**TASK TO CARRY OUT**
Find each line in the listing below that contains the string "hazelcast", with case counting, and copy those lines.

[[ INFORMATION SHOWN open ]]

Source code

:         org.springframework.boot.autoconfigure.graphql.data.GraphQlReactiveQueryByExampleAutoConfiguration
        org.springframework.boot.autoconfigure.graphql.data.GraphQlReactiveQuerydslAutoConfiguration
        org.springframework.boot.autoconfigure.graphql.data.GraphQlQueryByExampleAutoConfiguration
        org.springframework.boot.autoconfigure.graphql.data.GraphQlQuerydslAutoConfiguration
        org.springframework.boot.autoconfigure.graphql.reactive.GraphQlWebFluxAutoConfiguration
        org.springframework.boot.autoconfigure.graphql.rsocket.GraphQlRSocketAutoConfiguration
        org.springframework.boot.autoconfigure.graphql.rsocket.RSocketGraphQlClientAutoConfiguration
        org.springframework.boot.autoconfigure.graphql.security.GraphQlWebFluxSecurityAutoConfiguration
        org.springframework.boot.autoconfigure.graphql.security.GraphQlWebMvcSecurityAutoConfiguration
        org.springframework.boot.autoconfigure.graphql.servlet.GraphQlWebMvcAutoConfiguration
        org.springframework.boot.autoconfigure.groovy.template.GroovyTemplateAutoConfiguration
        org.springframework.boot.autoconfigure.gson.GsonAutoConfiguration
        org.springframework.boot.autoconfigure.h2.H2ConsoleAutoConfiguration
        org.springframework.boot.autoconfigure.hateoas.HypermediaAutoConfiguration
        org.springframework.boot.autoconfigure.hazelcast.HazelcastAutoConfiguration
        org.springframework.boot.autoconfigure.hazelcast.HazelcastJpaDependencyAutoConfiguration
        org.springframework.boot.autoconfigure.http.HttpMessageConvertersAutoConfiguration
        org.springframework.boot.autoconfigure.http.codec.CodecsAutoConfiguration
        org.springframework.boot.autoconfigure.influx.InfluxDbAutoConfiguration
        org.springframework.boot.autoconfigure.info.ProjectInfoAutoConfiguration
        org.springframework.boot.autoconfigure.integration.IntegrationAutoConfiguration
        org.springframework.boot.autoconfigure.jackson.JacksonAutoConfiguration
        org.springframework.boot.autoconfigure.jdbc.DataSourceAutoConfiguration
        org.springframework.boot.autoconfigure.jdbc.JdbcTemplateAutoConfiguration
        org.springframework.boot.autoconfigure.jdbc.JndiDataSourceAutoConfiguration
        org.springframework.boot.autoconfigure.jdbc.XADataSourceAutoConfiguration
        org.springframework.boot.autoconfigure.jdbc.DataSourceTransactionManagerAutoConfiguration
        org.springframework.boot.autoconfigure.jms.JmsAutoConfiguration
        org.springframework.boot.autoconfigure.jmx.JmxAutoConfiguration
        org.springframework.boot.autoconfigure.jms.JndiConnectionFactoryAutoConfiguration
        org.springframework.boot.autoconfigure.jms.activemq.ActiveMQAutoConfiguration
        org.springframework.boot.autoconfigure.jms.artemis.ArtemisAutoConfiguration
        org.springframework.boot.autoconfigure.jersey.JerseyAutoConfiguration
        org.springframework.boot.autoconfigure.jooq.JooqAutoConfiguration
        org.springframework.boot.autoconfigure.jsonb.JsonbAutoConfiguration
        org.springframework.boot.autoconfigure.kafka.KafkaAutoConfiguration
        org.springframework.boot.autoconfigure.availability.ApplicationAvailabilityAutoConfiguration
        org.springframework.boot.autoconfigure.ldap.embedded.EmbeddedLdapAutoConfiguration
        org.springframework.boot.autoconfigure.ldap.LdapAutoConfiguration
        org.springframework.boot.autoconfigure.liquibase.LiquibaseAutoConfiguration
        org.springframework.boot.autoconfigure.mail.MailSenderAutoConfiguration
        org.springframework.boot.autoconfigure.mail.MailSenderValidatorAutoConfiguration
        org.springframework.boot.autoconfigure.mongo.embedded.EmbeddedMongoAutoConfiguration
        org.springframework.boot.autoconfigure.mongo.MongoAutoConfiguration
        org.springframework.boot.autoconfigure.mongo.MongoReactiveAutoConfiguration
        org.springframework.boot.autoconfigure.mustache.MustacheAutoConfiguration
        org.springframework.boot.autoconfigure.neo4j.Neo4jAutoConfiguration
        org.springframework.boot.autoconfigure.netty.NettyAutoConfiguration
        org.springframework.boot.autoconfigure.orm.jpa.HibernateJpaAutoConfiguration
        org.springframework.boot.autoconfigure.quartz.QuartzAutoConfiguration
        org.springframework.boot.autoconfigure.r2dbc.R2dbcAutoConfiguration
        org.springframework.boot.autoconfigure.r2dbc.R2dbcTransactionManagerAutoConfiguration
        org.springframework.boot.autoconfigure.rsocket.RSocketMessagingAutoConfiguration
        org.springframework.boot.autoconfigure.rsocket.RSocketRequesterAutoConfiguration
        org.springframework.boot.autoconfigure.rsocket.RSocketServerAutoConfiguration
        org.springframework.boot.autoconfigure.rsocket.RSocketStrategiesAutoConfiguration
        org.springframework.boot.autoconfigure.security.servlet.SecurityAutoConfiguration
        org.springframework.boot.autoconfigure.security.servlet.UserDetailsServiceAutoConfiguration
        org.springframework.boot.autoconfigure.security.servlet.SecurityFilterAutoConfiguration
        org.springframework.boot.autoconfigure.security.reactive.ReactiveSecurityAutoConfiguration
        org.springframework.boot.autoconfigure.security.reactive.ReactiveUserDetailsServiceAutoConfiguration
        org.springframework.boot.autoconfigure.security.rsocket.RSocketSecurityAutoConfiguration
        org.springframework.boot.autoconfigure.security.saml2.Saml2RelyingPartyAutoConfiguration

[[ INFORMATION SHOWN closed ]]

**WRITTEN REPLY**
        org.springframework.boot.autoconfigure.hazelcast.HazelcastAutoConfiguration
        org.springframework.boot.autoconfigure.hazelcast.HazelcastJpaDependencyAutoConfiguration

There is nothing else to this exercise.